Now, imagine if I were able to make that payment with my phone. With a simple tap I could have paid for the meal and been on my way. It is this kind of service – already offered in a limited way by M-Pesa - that I believe will allow mobile money to really take off. By allowing small and medium businesses to easily accept payments, it will create an environment where goods and services can be offered and bought via mobiles as easily as someone buying a book on Amazon or paying for a coffee in Starbucks with their debit card. In short, we need mobile payment systems that allow easy payments between companies and customers online and in the real world.  

M-commerce, powered by smart mobile payment systems, would radically change the way business is done.  Most of sub-Saharan Africa remains a rurally driven agri-economy, with farmers and businessmen having to rely on their local market days to do business. Successful m-commerce would allow the farmers, businessmen and entrepreneurs of Africa to reach a wider range of possible buyers at a relatively low cost.

It would open the door for many online businesses to emerge, and the ease of purchase that will follow will spur consumption, create new jobs and help African companies to develop markets beyond their existing borders and the borders of the continent.

It would not only benefit rural dwellers but also their fellow countrymen who live in urban areas. From micro transactions such as purchasing a cinema ticket to those on a larger scale such as paying for white goods, m-commerce will enable people living in African cities to make the transactions and payments necessary for everyday living at the push of a button, without the need for cash.

In recent months a couple of forward thinking African start-ups have launched services looking to disrupt the way people currently pay for products. With banks and mobile networks spending huge sums to secure a piece of the mobile money action, these technology companies are already thinking of the future, building online shopping cart plug-ins that are accessible via mobiles and have the capability to process mobile payments. The key factor driving this innovation is payment -  how to make it easier for people to pay for goods and services in markets, restaurants and cinemas as well as online without the need to resort to cash.

As with mobile banking, Kenya is leading the way. For example, KopoKopo operates a platform that builds on top of M-Pesa to allow small and medium businesses move to accept mobile money payments at the shop till. Others like Kenya’s Mpayer, take the process one step further, allowing real world transactions as well as payments on the web and via web-enabled phones.
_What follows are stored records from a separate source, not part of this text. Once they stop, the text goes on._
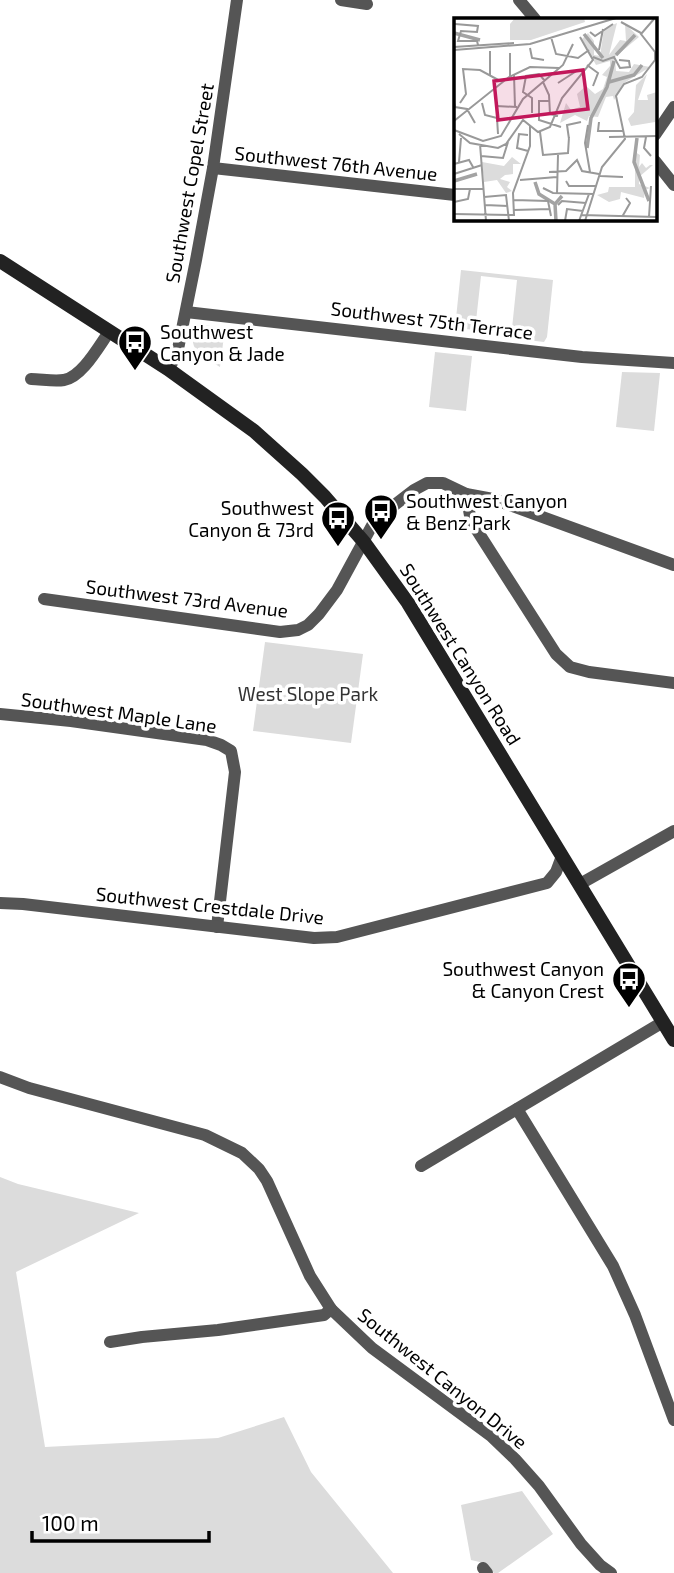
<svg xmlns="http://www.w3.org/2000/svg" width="674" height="1573" font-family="'Exo 2',sans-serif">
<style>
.green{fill:#dcdcdc}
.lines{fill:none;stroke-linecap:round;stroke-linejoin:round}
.minor{stroke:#555;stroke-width:12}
.secondary{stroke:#222;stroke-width:14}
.labels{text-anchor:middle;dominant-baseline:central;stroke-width:7;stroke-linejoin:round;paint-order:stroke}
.street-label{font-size:19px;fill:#000;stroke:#fff}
.poi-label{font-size:19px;fill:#000;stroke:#fff;text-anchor:start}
.park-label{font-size:19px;fill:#333;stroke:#fff}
.inset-river{fill:none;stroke:#a3a3a3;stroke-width:3.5}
.inset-road{fill:none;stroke:#999;stroke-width:2}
.view{fill:#c2185b;fill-opacity:0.15;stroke:#c2185b;stroke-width:3.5}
.inset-edge{fill:none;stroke:#000;stroke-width:3.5}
</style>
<rect width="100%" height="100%" fill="#fff"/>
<g class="green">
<polygon points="461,270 553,280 547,337 544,342 511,338 517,280 481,276 475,330 455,328"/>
<path d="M203,325L225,328L220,367C210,360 191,353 193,338C194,330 196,327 203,325Z"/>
<polygon points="435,352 472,356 466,411 429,407"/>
<polygon points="622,372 660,373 654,431 616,427"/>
<polygon points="265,642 363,654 351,743 253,731"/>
<polygon points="0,1177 18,1184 139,1213 16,1272 45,1447 218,1438 284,1417 311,1472 393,1573 0,1573"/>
<polygon points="522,1491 553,1534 498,1573 494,1573 484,1563 471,1560 461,1505"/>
</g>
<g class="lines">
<g class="minor">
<polyline points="341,0 367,4"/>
<polyline points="519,0 535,19"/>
<polyline points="655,135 674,107"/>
<polyline points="655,161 674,185"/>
<polyline points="213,168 455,195"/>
<polyline points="186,312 582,357 674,363"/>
<polyline points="168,369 175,358 178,349 196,260 213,168 237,0"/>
<path d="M31,379C41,379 54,382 64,380C82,377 99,346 109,332"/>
<polyline points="466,494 471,521 556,654 570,667 589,672 674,683"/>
<polyline points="44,599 280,632 298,630 308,625 319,614 337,590 375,520 414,490 427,483 443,483 466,494 493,499 674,565"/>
<polyline points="0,714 71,721 207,740 221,745 231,751 235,772 217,927"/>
<polyline points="580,884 674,831"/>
<polyline points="0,903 23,904 314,938 337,937 547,883 556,872 562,856"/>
<polyline points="0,1077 29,1088 205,1135 242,1153 259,1169 267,1181 310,1276 331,1309 372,1348 491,1436 515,1459 539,1486 581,1544 600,1565 611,1573"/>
<polyline points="517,1109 613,1266 635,1315 674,1420"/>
<polyline points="421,1166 663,1022"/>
<polyline points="110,1342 142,1337 218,1330 324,1315 331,1309"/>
<polyline points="483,1568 487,1573"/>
</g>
<polyline class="secondary" points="0,261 168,369 254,431 302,474 325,497 364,542 408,603 674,1040"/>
</g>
<defs>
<g id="bus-pin" transform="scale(1.75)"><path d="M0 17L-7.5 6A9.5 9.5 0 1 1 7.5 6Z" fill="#000" stroke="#fff"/><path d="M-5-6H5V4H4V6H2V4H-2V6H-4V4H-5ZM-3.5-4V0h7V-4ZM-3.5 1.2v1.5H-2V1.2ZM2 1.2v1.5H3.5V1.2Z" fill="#fff"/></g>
</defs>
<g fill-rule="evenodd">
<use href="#bus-pin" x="135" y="342"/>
<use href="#bus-pin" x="381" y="511"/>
<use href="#bus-pin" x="338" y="518"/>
<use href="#bus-pin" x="629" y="979"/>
</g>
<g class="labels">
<g class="street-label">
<text transform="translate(336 163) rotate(6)">Southwest 76th Avenue</text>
<text transform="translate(189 183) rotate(-80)">Southwest Copel Street</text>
<text transform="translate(432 320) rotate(7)">Southwest 75th Terrace</text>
<text transform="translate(187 598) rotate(7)">Southwest 73rd Avenue</text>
<text transform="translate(461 654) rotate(58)">Southwest Canyon Road</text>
<text transform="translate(119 712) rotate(8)">Southwest Maple Lane</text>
<text transform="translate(210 905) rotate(6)">Southwest Crestdale Drive</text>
<text transform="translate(443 1378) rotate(39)">Southwest Canyon Drive</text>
</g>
<g class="poi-label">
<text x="160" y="331">Southwest<tspan x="160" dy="22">Canyon &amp; Jade</tspan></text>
<text x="406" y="500">Southwest Canyon<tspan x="406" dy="22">&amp; Benz Park</tspan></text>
<text x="314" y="507" text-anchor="end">Southwest<tspan x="314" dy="22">Canyon &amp; 73rd</tspan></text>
<text x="604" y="968" text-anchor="end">Southwest Canyon<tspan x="604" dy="22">&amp; Canyon Crest</tspan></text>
</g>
<g class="park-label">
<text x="308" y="693">West Slope Park</text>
</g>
</g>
<g transform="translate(454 18)">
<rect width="203" height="203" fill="#fff"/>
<path d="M61,0H130L131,4L77,22H56V6ZM163,5L155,37L166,22L172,23L171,6L185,19L161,39L162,53L175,54L180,46L196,49L170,65L160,82L159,78L152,79L144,99L135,98L133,103L121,97L106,105L112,85L117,92L126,89L123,76L132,68L141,76L149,71L153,59L148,57L156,48V43L142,47L128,21L134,15L140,23V37L146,38L150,11ZM193,56L184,82H194L193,77L203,74V118L201,104L177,108L174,101L180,94L182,67ZM181,134L186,137L185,149L188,145L192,150L196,147H199L185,159V166L196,170L191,172L190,180L167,174L166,181L155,184L143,177L154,174L155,169H181ZM58,139L67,146H59V156L51,157L46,161L56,164L53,169L58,173L52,175L43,162L30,164L28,144L50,148Z" fill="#dcdcdc"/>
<path class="inset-river" d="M0,15L26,22M130,16L149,40M162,37L181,17M155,64L180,57L188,47M183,120L180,144L195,183M133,130L137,100L153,69L160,43M0,163L23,156M81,164L85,176L101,186M102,203L101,186L108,178"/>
<path class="inset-road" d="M167,4L187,15M1,6L24,8L23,14L7,13L4,23H23L24,27M136,14L141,18L159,6M97,19L102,36L124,40L135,32M0,29L60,25M76,30L78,40L90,42M0,32L76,26L162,0M145,32L149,11M36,33V57M56,35V58M139,39L149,43L160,39L166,50L176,49L175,43L165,42M133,47L144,55L139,68M60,57L61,89M89,64L95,77L96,96L104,98M104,65L124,52M96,83H85V102L107,109M0,85L1,89L13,91L21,105M6,85L12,76L9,51L26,52L48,64M28,85L31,97L43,100L44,116M42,88L63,89M78,95V80L69,74L72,58L85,56L91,63M0,103L55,59L76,49L105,50M145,104L144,113H170M134,107L131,125L136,154M0,112L29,123L47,118L69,81L109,47L119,26M86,114L89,137L114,135L115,119M5,116L16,125L44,130L52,126L69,102L84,114L96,109L108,80L139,42L126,19M74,117L65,116L63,130L74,133M155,119L203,118M192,119L190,130L197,138M115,121L113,107L127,104M26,126L32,203M27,138L49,140L54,124M5,144L7,120M0,146L15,142L19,149M95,154L112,153L123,142L128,153L145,156M0,156L28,147M146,158L169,159M66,162L103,159M112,163L115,168H142M89,170L99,175L140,176M0,171H29M103,175L104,137M30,179L52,177L55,203M60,182L94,183L97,198M0,184L14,181L16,171M31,187L54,188M104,187L108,183L132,185M60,192L96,191M0,196L60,197L59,175L76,128V107M127,197L203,199M168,199L176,185L172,180M195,199L197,168M111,203L113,191L129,193M125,203L135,176M131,203L148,149L171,121L162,78L170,66L188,59L201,42V34L187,16L200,1"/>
<path class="view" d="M129,52L134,91L44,102L40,63Z"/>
<rect width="203" height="203" class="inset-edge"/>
</g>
<path d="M32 1531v10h177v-10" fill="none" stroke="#000000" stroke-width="3.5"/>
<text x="42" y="1531" font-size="21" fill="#000000" stroke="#ffffff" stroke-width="5" paint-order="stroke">100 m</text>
</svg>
It is not difficult to imagine the impact of such technology on small businesses, farmers, craftsmen, and food or beverage retailers.

But Kenya isn’t the only place where mobile money is trying to hit critical mass. In Nigeria, established firms likes the UK’s Monitise are beginning to make inroads, while one of the recent success stories is a relatively new upstart, Paga, backed by Silicon Valley money and well known investment funds.

The core business for Paga is its mobile money transfer service; however those behind it realise the importance of using their platform to facilitate payment for goods and services, and are signing up merchants across Nigeria to use the platform to receive payments. As with the Kenyan start-ups, the suspicion is that the company will pivot to focus more on consumer-to- merchant payments as opposed to peer-to-peer transfers.   

Intel-backed Ghanaian technology firm Rancard Solutions and mobile operator Bharti Airtel also recently launched a mobile platform that allows their customers to buy and sell products via their phones. Furthermore, Airtel customers can also pay for purchases using their mobile wallet. Whether this will take off or not remains to be seen, but it is a welcome step in the right direction.

I believe these kinds of innovations are just the beginning. In the coming years, we will see all kinds of new services being built and even more piggy-backing on them to create new businesses and value in Africa.

Then Africa will truly deserve the title of the home of mobile money.